When I stack my journals on my desk, they make two columns, each eighteen inches tall. That makes one yard of notebooks—a record of my adult writing life. Stacked this way, they have a presence somewhere in between a minimalist sculpture and a game of Jenga about to begin. I’m reminded of the slow accretion of earth on granite ledge after the glaciers receded. Word after barely legible word building up soil until seeds find their way in and grow. Or perhaps it’s more like compost, those piles of images, laments, and aspirations heating itself into humus.

There are a few journals I’ve lost, like the small book with the blue and white marbled paper cover that I bought in Florence when I traveled to Europe after college. I tucked it into my jacket pocket and went to cafes where I drank cappuccino, smoked cigarettes, and tried to write. I imagined beautiful poems. I was after perfection, which may be why it was hard to get going, until the beautiful pen I’d also bought to help me with writing the perfect words made a big ink stain on the cover. After that, it got easier to write. I was able to begin with a mistake.
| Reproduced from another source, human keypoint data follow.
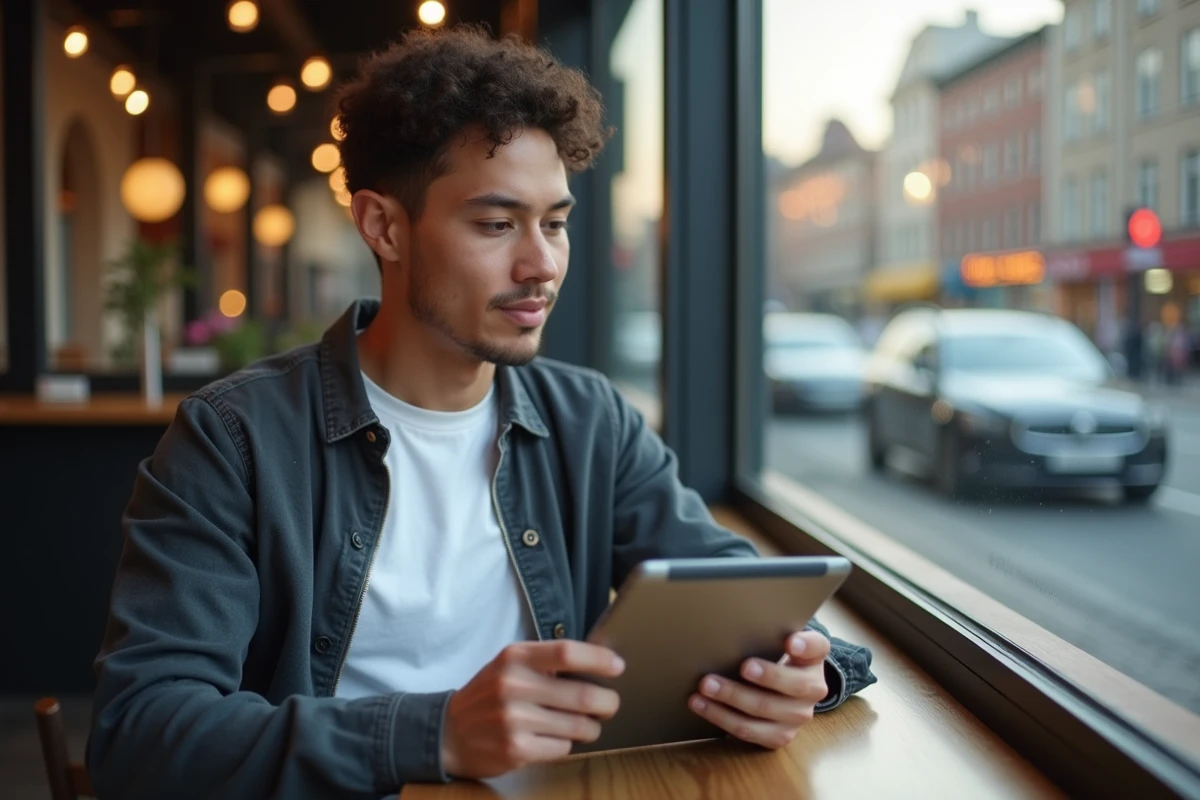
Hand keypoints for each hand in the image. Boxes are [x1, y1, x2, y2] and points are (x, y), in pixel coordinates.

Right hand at [440, 640, 624, 778]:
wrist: (449, 733)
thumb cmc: (490, 694)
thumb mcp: (509, 665)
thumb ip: (545, 662)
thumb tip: (599, 663)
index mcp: (515, 658)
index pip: (566, 652)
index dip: (599, 660)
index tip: (618, 667)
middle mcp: (513, 686)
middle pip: (582, 694)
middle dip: (607, 702)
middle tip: (610, 704)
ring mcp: (514, 720)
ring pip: (578, 725)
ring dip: (591, 727)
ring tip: (586, 724)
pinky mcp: (516, 750)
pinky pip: (562, 747)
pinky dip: (567, 744)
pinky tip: (555, 738)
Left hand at [687, 630, 830, 749]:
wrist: (783, 689)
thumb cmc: (773, 656)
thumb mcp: (778, 640)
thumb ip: (767, 632)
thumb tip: (734, 623)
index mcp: (813, 658)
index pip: (816, 647)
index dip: (805, 645)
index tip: (791, 642)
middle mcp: (813, 689)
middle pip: (793, 685)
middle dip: (765, 676)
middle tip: (742, 666)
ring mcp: (798, 716)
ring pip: (764, 710)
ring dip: (732, 698)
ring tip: (705, 687)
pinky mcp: (779, 735)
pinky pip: (749, 731)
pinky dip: (722, 718)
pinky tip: (702, 705)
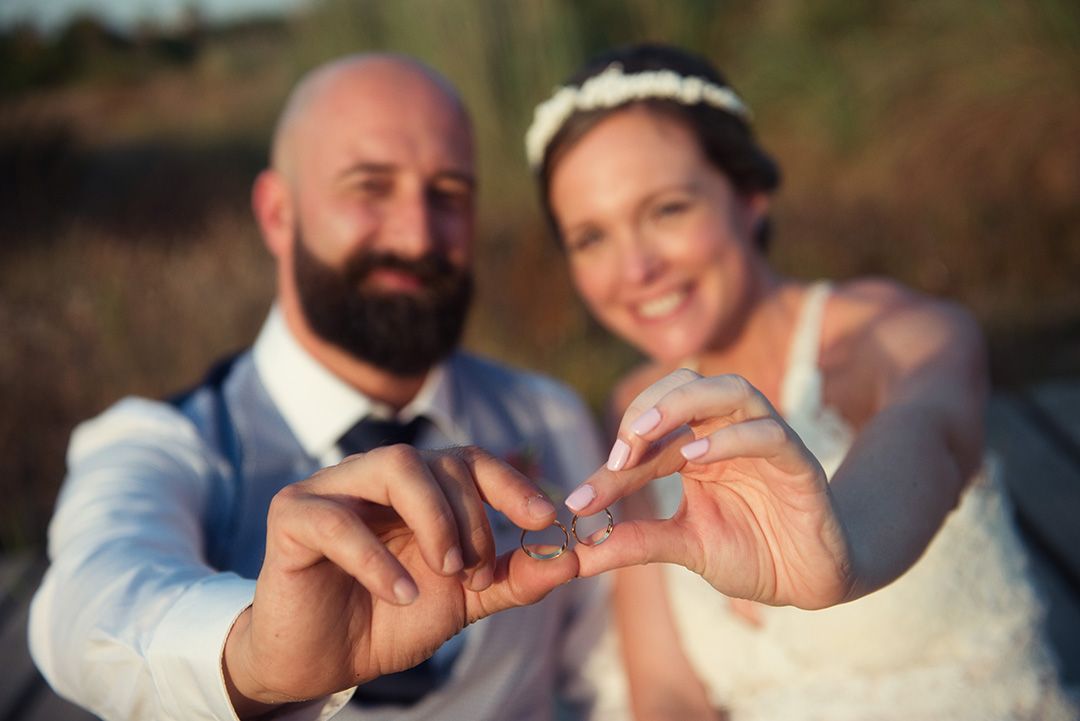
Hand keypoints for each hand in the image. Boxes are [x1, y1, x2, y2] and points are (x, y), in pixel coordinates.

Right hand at [223, 445, 575, 714]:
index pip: (472, 461)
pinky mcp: (292, 516)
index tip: (545, 518)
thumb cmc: (388, 619)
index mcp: (419, 488)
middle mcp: (377, 476)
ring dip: (435, 518)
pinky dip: (376, 558)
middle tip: (474, 574)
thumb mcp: (462, 600)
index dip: (511, 484)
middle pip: (440, 462)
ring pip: (395, 465)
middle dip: (472, 518)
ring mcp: (332, 489)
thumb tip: (575, 558)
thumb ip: (513, 577)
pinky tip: (399, 594)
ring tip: (447, 572)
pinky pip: (338, 521)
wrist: (320, 661)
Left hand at [568, 370, 851, 608]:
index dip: (616, 455)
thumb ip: (636, 543)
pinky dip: (732, 437)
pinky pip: (768, 433)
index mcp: (698, 445)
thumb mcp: (684, 547)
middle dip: (646, 409)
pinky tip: (697, 457)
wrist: (808, 580)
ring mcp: (766, 440)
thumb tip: (576, 555)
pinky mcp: (800, 462)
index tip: (581, 498)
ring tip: (645, 433)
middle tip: (618, 453)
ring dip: (683, 403)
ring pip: (730, 389)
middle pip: (686, 384)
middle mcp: (729, 431)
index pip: (651, 430)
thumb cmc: (750, 553)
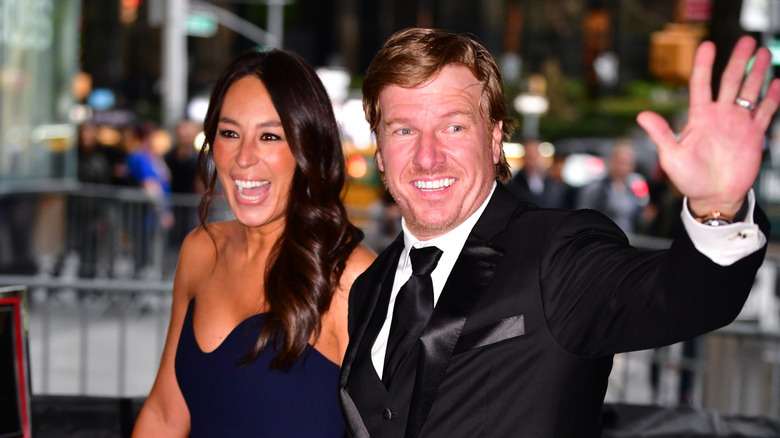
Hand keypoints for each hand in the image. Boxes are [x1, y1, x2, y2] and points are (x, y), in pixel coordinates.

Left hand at [637, 36, 779, 216]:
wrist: (713, 197)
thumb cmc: (688, 179)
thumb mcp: (671, 156)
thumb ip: (661, 134)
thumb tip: (642, 116)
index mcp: (699, 117)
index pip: (701, 84)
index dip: (704, 65)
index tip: (708, 45)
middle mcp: (719, 116)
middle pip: (730, 81)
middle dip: (739, 61)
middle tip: (748, 41)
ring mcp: (737, 124)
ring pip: (749, 91)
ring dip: (757, 73)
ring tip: (764, 53)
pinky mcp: (753, 135)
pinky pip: (764, 112)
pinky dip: (772, 98)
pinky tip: (777, 83)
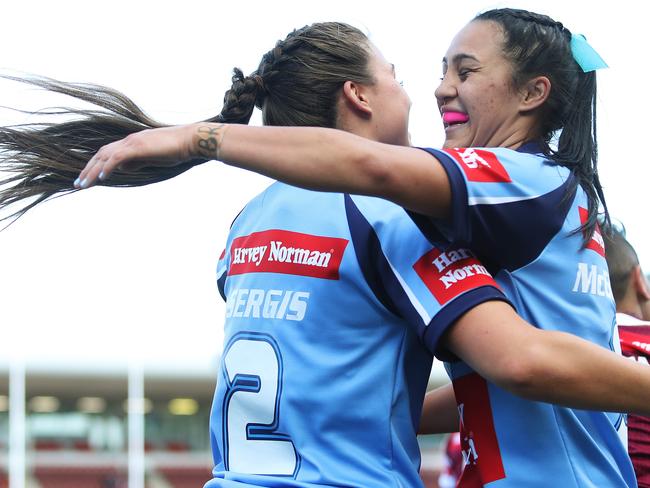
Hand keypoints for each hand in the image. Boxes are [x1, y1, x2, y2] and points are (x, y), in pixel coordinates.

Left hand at [74, 124, 195, 188]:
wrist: (190, 141)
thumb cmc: (176, 150)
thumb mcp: (153, 158)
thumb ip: (137, 162)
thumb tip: (123, 168)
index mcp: (132, 142)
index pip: (107, 153)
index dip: (95, 166)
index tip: (88, 179)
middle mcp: (128, 140)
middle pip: (101, 154)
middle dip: (87, 170)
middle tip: (78, 185)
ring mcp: (133, 142)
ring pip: (105, 156)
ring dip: (92, 171)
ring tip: (83, 185)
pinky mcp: (138, 147)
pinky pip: (117, 157)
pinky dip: (107, 168)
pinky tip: (101, 179)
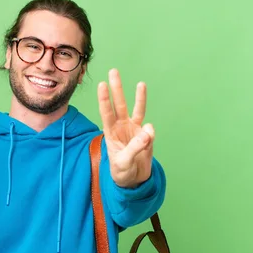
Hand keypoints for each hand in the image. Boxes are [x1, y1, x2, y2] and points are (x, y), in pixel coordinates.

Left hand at [97, 69, 154, 187]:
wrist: (133, 180)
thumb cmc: (122, 172)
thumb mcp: (124, 163)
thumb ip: (136, 147)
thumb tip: (149, 130)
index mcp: (111, 133)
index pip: (106, 113)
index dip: (104, 99)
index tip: (102, 85)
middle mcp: (121, 128)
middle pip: (119, 105)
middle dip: (116, 89)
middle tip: (113, 71)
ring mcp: (134, 130)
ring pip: (136, 110)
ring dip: (138, 97)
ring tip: (140, 83)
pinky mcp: (145, 136)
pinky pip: (149, 128)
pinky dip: (150, 130)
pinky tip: (148, 131)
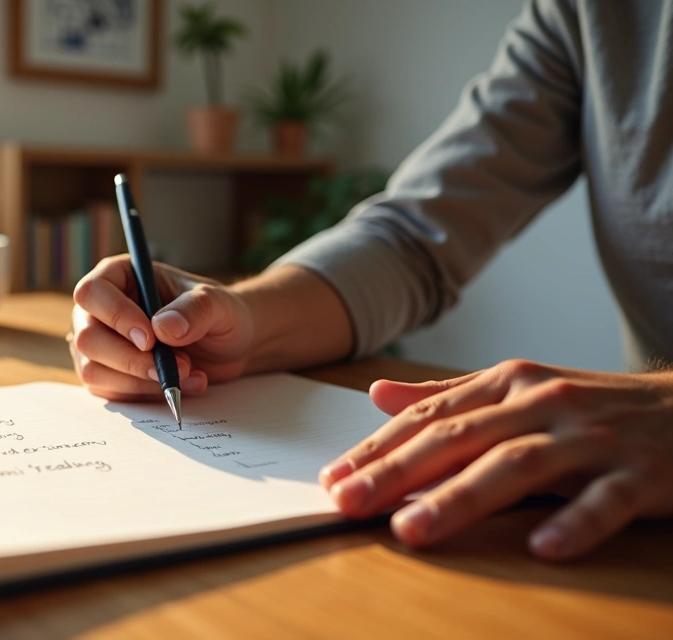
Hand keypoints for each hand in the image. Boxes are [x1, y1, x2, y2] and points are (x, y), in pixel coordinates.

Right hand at [68, 256, 253, 400]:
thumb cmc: (218, 313)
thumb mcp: (218, 303)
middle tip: (177, 365)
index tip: (150, 339)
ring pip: (93, 370)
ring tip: (186, 373)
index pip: (92, 293)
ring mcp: (101, 344)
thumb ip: (194, 309)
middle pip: (87, 338)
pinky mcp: (108, 375)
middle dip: (131, 359)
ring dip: (140, 380)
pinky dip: (146, 394)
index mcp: (119, 276)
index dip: (115, 316)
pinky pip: (110, 392)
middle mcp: (101, 310)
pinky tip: (179, 384)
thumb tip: (162, 328)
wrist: (228, 345)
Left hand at [319, 359, 672, 559]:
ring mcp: (592, 436)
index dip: (376, 449)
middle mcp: (542, 403)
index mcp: (508, 384)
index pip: (428, 417)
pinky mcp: (642, 472)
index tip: (331, 480)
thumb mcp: (519, 391)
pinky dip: (574, 522)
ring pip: (517, 465)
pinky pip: (605, 500)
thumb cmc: (594, 408)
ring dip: (460, 498)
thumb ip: (449, 396)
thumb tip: (377, 393)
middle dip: (397, 471)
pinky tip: (541, 547)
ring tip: (411, 530)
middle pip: (458, 438)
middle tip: (348, 502)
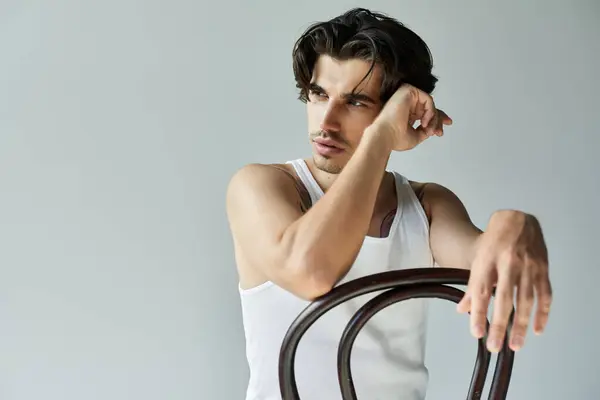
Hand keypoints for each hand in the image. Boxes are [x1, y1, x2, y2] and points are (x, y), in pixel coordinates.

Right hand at [368, 83, 452, 150]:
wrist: (385, 136)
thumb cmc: (396, 139)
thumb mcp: (416, 137)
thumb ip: (425, 130)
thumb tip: (433, 128)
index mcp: (407, 113)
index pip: (426, 111)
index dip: (438, 116)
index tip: (448, 123)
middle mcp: (407, 104)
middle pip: (430, 107)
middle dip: (438, 119)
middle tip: (439, 132)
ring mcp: (407, 97)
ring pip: (430, 104)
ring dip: (434, 118)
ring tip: (429, 130)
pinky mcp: (408, 91)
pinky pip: (428, 99)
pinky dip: (430, 111)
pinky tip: (424, 122)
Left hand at [457, 210, 551, 352]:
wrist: (516, 219)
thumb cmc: (493, 241)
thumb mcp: (477, 260)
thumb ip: (472, 286)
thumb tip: (463, 310)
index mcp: (487, 261)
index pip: (481, 292)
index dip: (479, 313)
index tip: (476, 333)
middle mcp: (507, 264)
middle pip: (503, 299)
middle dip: (499, 325)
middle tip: (495, 346)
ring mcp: (527, 266)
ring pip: (525, 300)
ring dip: (521, 325)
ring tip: (515, 345)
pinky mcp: (542, 268)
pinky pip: (544, 294)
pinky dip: (542, 314)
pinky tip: (536, 329)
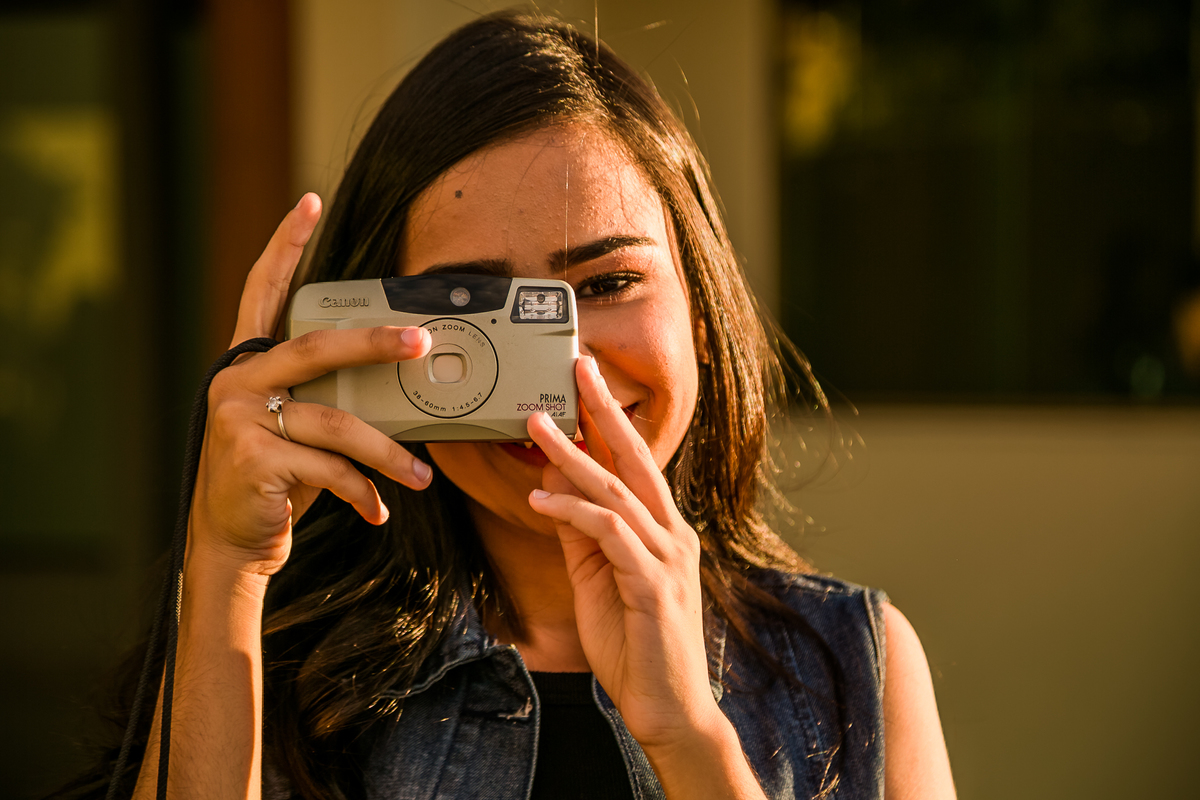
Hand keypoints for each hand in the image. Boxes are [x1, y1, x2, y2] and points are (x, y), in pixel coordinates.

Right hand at [188, 193, 432, 575]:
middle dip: (375, 344)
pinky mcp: (252, 459)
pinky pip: (329, 469)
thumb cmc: (275, 477)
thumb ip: (326, 397)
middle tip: (421, 344)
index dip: (285, 245)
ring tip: (420, 475)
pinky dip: (362, 492)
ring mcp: (240, 419)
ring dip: (387, 453)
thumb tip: (401, 385)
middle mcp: (238, 381)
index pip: (264, 290)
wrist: (231, 539)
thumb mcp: (295, 429)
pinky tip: (377, 511)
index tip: (309, 201)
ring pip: (336, 421)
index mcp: (249, 364)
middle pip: (317, 348)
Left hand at [526, 356, 721, 752]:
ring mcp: (667, 558)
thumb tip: (554, 487)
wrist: (668, 709)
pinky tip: (540, 497)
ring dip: (574, 455)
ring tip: (538, 425)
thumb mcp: (597, 579)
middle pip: (637, 460)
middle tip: (578, 369)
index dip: (610, 421)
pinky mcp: (654, 585)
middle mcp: (672, 535)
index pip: (636, 464)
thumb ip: (580, 534)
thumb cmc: (634, 644)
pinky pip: (609, 534)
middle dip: (605, 411)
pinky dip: (573, 511)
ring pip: (617, 492)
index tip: (584, 384)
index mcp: (663, 531)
Writing is always a self-conscious process, but it’s amplified when I’m writing in my journal. I know that I’m not writing anything for others to read. It shouldn’t have to be good or right, but I often need to remind myself of this because there are mornings when I’m aware of watching myself write. I need to get to the place where it’s like physical exercise. Let my breath even out. Find a rhythm. Fill the blank page.

I try to write every day. I do it to track my spiritual state. Over the years I’ve tried to avoid too much abstraction about happiness and sadness, which doesn’t tell me enough. I want to be grounded in the specific place, in the season. I want to know what I ate for dinner. I want to find images that express the inner and outer world. I want to know the names of plants and birds. I want to remember the books that I’ve read. Sometimes I’ll paste in a travel receipt, ticket stub, or an exquisite corpse drawing to make a visual break in this river of words.

I don’t usually go back to look at the journals after I’ve finished them, but today after arranging them into the stacks, I page through five or six years. Here’s a random sample of the raw material that I re-discover:

“One summer rainfall was 3 inches below average.”

“At a silent retreat the words ‘inexplicable holiness’ entered my mind.”

“One Christmas in southern Arizona I went to a Spanish Colonial mission glowing with luminaria.”

“A list of words to use in a writing exercise: rain, yellow, bruise, forget, photocopy, green, margins.”

“The moon has an elliptical orbit.”

“I dreamed I tossed my hat over a candle.”

“Be yourself and your readers will follow you anywhere.” (a quote from William Zinsser)

This list of notes from my journals begins to feel like a found poem. Or maybe just moments. For whatever reason, these events and observations were necessary to record at the time. In Kabbalistic numerology, the number eighteen represents the Hebrew word for life, chai. Multiples of eighteen also equal life, and thirty-six—the number of inches in my writing—is double life. And maybe it is a double life: the life within and without, the one on the surface and the one beneath. A dialog. An embrace.

 

Image at top: Stuart Kestenbaum, Journals.